## Texte cité
------------------------------------
Trois ans après avoir
abordé la question juive à travers son identité, l'antisémitisme
et la paranoïa du personnage qu'il interpréta lui-même dans Ils
sont Partout,
l'acteur, scénariste et réalisateur Yvan Attal revient en 2019 avec
son dernier long-métrage Mon Chien Stupide.
Un titre qui sous son apparence de comédie légère se révèle
beaucoup plus profond qu'il n'en a l'air. Mais alors qu'Yvan Attal
adapte désormais le roman My
Dog Stupid
du romancier américain John Fante et non plus un scénario de son
cru, Mon Chien Stupide prend
des airs d'auto-psychanalyse. Le personnage principal incarné par
l'acteur-réalisateur se retrouvant face à une crise de la
cinquantaine, Yvan Attal y déploie toute une armada de principes
faisant de Henri Mohen, écrivain qui depuis plus de vingt ans n'a
rien écrit de bon, un individu accablé et contraint de mettre un
nom sur son mal-être. C'est alors qu'arrive dans sa vie un énorme
chien, sale, obsédé sexuel et pas très malin auquel Henri donne le
nom de Stupide. Alors que toute la famille (son épouse et trois de
leurs quatre enfants) n'en veulent pas chez eux, Henri choisit de le
garder auprès de lui. La présence de Stupide va être révélatrice
des dysfonctionnements qui régissent la famille Mohen dans laquelle
va bientôt donner un grand coup de balai Henri...
------------------------------------
## Consigne A
Dans les lignes, reprenez le passage qui va de la ligne contenant « Rendered at 1626 by 1125 pixels. » jusqu'à la fin, en remplaçant « bounding box » par « cadre » sans rien changer d'autre.
Le texte et les lignes qui viennent ensuite n'ont aucun rapport entre eux.

Données des limites de région
------------------------------------
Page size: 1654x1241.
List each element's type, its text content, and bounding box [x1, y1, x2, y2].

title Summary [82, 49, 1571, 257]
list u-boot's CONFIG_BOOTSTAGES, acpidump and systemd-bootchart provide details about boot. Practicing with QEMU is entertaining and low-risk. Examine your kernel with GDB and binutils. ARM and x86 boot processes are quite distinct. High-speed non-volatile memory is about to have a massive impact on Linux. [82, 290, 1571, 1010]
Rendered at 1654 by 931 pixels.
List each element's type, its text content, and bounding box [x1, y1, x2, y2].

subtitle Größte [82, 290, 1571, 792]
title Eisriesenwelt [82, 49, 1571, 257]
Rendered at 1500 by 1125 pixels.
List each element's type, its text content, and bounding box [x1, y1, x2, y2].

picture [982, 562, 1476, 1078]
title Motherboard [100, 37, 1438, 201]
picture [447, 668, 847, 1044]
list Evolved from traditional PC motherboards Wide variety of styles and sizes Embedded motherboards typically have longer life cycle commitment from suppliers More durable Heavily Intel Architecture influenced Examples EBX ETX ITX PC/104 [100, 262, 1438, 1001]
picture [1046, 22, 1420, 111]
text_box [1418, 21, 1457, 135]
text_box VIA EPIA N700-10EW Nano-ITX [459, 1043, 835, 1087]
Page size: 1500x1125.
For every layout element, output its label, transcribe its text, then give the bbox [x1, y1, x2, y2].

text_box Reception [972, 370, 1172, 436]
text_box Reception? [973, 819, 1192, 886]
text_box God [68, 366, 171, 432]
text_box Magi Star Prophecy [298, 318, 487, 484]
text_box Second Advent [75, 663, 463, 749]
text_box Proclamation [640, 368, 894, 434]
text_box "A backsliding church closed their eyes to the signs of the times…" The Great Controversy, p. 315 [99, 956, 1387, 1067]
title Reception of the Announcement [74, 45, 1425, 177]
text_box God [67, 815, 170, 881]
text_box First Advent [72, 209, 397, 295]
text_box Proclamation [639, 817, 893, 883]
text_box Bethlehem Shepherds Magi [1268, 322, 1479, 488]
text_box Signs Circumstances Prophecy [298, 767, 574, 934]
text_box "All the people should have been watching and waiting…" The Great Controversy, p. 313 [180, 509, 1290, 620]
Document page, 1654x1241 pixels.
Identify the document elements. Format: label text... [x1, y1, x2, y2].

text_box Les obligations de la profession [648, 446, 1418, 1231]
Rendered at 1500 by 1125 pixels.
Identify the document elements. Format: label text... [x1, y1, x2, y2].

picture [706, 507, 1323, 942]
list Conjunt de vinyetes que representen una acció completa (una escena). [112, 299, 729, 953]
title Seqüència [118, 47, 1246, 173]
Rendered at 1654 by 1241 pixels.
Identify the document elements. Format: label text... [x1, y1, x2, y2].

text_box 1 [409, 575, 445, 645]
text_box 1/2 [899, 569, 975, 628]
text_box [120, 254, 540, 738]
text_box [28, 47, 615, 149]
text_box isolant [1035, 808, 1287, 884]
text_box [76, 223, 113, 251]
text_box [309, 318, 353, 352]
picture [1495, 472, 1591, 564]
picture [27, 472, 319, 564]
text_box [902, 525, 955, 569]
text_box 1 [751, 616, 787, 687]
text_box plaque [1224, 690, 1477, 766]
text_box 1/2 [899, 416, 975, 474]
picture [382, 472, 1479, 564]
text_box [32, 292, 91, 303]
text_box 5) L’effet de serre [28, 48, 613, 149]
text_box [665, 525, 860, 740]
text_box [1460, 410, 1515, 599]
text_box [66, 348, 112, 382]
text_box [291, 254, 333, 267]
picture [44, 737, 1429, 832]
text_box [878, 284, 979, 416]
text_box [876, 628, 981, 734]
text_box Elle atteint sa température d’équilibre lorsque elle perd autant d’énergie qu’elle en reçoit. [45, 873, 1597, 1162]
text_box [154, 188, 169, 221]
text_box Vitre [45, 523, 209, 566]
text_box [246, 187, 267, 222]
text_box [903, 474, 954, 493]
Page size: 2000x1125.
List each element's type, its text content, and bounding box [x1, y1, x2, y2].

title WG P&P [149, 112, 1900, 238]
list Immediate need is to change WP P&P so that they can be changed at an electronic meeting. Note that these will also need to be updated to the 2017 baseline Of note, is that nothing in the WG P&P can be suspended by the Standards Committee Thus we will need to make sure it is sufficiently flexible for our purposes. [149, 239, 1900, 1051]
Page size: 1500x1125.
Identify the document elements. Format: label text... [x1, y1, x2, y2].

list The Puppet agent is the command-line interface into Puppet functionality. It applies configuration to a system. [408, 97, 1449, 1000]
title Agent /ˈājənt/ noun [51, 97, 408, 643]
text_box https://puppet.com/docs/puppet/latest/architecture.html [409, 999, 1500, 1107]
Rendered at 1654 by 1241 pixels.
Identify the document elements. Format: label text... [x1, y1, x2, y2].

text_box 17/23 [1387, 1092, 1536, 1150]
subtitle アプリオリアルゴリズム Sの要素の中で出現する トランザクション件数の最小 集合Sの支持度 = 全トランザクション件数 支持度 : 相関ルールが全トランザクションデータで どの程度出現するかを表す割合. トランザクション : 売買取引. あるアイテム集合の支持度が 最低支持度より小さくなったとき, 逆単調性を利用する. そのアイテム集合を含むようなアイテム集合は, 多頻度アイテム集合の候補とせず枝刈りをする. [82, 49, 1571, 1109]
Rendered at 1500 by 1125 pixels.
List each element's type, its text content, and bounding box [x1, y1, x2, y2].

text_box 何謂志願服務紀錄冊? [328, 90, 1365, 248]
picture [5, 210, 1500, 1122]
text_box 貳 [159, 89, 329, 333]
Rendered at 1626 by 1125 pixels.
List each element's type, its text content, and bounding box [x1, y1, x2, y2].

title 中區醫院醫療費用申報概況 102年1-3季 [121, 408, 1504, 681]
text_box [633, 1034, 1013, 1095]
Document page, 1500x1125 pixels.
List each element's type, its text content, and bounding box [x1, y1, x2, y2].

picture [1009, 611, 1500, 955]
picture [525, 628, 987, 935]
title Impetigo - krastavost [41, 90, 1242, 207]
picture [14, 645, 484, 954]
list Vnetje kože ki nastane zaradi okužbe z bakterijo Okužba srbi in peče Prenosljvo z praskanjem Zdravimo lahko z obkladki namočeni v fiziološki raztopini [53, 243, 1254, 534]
------------------------------------
## Consigne B
Recopiez à l'identique le passage du texte sur Mon Chien Stupide qui va de « Trois ans après » jusqu'à « Mon Chien Stupide. ».

## Réponse A
Rendered at 1626 by 1125 pixels.
List each element's type, its text content, and cadre [x1, y1, x2, y2].

title 中區醫院醫療費用申報概況 102年1-3季 [121, 408, 1504, 681]
text_box [633, 1034, 1013, 1095]
Document page, 1500x1125 pixels.
List each element's type, its text content, and cadre [x1, y1, x2, y2].

picture [1009, 611, 1500, 955]
picture [525, 628, 987, 935]
title Impetigo - krastavost [41, 90, 1242, 207]
picture [14, 645, 484, 954]
list Vnetje kože ki nastane zaradi okužbe z bakterijo Okužba srbi in peče Prenosljvo z praskanjem Zdravimo lahko z obkladki namočeni v fiziološki raztopini [53, 243, 1254, 534]

## Réponse B
Trois ans après avoir
abordé la question juive à travers son identité, l'antisémitisme
et la paranoïa du personnage qu'il interpréta lui-même dans Ils
sont Partout,
l'acteur, scénariste et réalisateur Yvan Attal revient en 2019 avec
son dernier long-métrage Mon Chien Stupide.